Prompt: Repeat each item below word for word, omitting the pictures.

Given information Block Start

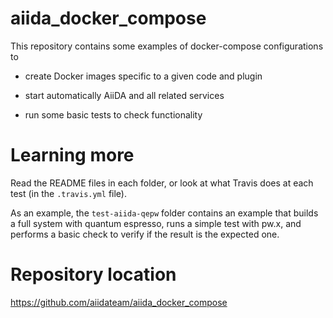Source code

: # aiida_docker_compose

This repository contains some examples of docker-compose configurations to

- create Docker images specific to a given code and plugin

- start automatically AiiDA and all related services

- run some basic tests to check functionality

# Learning more

Read the README files in each folder, or look at what Travis 
does at each test (in the `.travis.yml` file).

As an example, the `test-aiida-qepw` folder contains an example
that builds a full system with quantum espresso, runs a simple test
with pw.x, and performs a basic check to verify if the result is the
expected one.

# Repository location

https://github.com/aiidateam/aiida_docker_compose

Given information Block End

Response for this exercise:
Source code

: # aiida_docker_compose

This repository contains some examples of docker-compose configurations to

- create Docker images specific to a given code and plugin

- start automatically AiiDA and all related services

- run some basic tests to check functionality

# Learning more

Read the README files in each folder, or look at what Travis 
does at each test (in the `.travis.yml` file).

As an example, the `test-aiida-qepw` folder contains an example
that builds a full system with quantum espresso, runs a simple test
with pw.x, and performs a basic check to verify if the result is the
expected one.

# Repository location

https://github.com/aiidateam/aiida_docker_compose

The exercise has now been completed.